Sherzod Hakimov,David Schlangen
DOI: https://doi.org/10.48550/arXiv.2305.13782
2023-05-23
Computation and Language
Abstract:Large language models have demonstrated robust performance on various language tasks using zero-shot or few-shot learning paradigms. While being actively researched, multimodal models that can additionally handle images as input have yet to catch up in size and generality with language-only models. In this work, we ask whether language-only models can be utilised for tasks that require visual input -- but also, as we argue, often require a strong reasoning component. Similar to some recent related work, we make visual information accessible to the language model using separate verbalisation models. Specifically, we investigate the performance of open-source, open-access language models against GPT-3 on five vision-language tasks when given textually-encoded visual information. Our results suggest that language models are effective for solving vision-language tasks even with limited samples. This approach also enhances the interpretability of a model's output by providing a means of tracing the output back through the verbalised image content.

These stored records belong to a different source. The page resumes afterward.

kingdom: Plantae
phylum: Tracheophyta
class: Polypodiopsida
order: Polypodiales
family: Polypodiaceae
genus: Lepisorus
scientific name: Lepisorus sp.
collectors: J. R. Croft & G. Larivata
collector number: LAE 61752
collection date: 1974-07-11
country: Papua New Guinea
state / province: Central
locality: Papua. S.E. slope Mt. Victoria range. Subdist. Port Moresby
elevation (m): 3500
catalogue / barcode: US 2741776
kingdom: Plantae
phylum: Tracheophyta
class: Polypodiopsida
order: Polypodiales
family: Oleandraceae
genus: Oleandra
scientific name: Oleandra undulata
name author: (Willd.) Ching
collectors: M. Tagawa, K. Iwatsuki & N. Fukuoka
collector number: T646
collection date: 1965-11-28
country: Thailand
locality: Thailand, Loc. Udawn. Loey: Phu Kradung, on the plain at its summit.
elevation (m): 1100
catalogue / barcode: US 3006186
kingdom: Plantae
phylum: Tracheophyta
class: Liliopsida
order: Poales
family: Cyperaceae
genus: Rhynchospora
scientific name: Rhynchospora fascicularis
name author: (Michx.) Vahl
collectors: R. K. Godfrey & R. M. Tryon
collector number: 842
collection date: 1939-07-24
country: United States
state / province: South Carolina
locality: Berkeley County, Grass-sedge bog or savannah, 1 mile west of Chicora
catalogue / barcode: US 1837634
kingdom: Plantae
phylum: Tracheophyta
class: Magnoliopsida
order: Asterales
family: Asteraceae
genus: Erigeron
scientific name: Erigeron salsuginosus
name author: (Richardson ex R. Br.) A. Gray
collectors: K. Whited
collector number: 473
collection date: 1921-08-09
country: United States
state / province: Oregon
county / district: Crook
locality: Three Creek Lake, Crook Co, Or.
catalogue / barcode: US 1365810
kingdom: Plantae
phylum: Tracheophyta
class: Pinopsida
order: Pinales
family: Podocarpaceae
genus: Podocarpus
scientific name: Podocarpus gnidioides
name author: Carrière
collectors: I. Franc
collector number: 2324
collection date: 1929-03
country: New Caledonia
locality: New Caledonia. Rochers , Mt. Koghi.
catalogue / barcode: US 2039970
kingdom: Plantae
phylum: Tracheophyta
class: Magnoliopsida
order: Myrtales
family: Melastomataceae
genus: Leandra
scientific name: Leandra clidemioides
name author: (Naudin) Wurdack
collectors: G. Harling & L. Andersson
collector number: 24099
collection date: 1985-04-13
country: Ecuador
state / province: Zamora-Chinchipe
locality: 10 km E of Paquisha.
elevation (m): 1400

What problem does this paper attempt to address?
The problem that this paper attempts to solve is how to use large - language models (LLMs) that have been trained only on text data to complete multi - modal tasks, especially those involving vision and language. Specifically, researchers explored whether these language models can effectively handle tasks requiring visual input by converting image information into the form of text descriptions. This method not only aims to improve the performance of the model on multi - modal tasks, but also hopes to enhance the interpretability of the model output by providing a way to trace back to the image content of the model output. The core problem of the paper is to evaluate the performance of large - language models on five vision - language tasks when given text - encoded visual information. These five tasks include four classification tasks and one question - answering task. In addition, the study also explored the impact of different text description generation methods on model performance and compared the performance of open - source and open - access models with GPT - 3 on these selected vision - language tasks. In short, the paper attempts to answer the following key questions: 1. Can large - language models effectively solve vision - language tasks through text - encoded visual information? 2. How do different text description generation methods affect the model's performance on these tasks? 3. How does the performance of open - source and open - access language models differ from that of GPT - 3 when handling vision - language tasks?